Jumpcut is yet another Silicon Valley start-up (San Francisco) that is pushing an online video editing product, and we haven’t mentioned it before.
Some sites launch, and we never hear about them again. We’ve since heard a few folks talking about Jumpcut’s editing tools. Today we hear it has cut a deal with Fox Atomic, the new youth-focused division of Fox Films.
Jumpcut’s video editing tools, based on Adobe’s “flash” technology, will give Fox Atomic a way to interact with its audience: Any teen can post and edit their audition video at either Jumpcut or Fox Atomic.
We asked Jumpcut chief exec Mike Folgner, 29, why he thought he had a chance, given he’s like the 20th player in this space.

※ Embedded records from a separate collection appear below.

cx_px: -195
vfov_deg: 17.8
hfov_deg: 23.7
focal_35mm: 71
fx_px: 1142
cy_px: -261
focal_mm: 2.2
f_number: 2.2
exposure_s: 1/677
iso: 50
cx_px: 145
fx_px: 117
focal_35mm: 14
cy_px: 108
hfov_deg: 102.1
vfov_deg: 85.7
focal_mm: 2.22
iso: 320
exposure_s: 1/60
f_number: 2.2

He said he started working on Jumpcut last June during his second year at Stanford, when he knew online video was going to explode. He scooped up Ryan Cunningham, from Macromedia, as chief technology office, who brings a lot of experience with video ads. Folgner says his product is different: A fully-featured video editor, which sits in the browser, and there’s nothing to download. With built-in flash technology, the editor lets you see everything you do immediately: changes in color, sharpening and so on. You can host your videos at the site, and pull in videos from other video editing companies — and of course, share them with all your friends.

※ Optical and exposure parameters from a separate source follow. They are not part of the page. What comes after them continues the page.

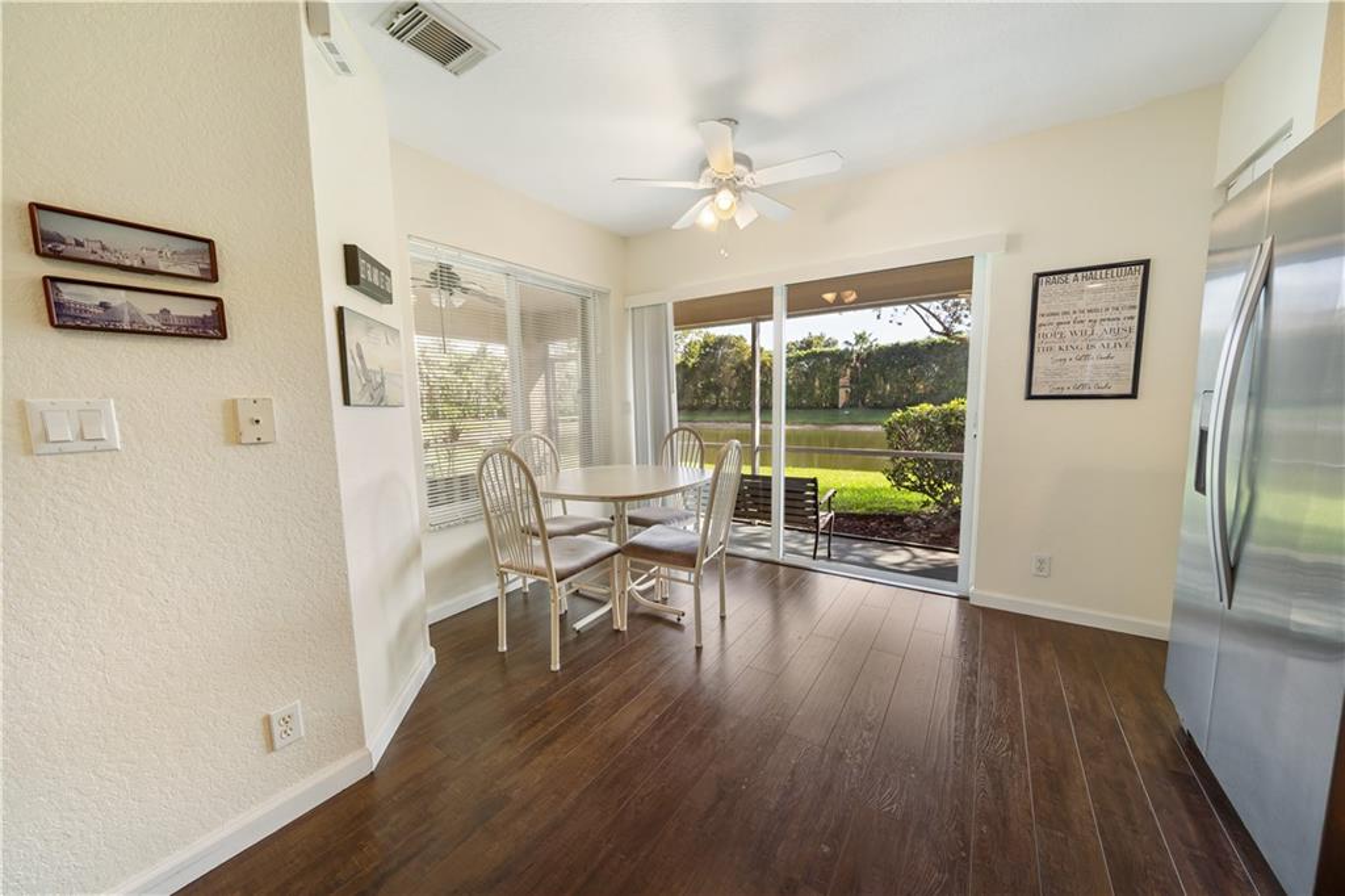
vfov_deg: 90.0
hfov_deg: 112.6
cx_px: 672
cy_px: 448
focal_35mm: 12
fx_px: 448
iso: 200
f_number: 7.1
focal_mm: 12
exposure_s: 1/100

He wouldn’t tell us, though, how lucrative this deal with Fox is. He is also quiet on the amount of funding he has. Jumpcut raised a seed round from Westlake Venture Partners and Great Oaks Capital, and two individual “angel” investors, he said. His 12-employee company is raising a round of venture capital as we write.
Folgner, a Stanford engineer, worked at OpenTV, in San Francisco until 2004, where he did business development. He then enrolled into Stanford’s MBA program, where they teach you to start companies. And in 2004 and 2005, what better place to start than Web 2.0 video?.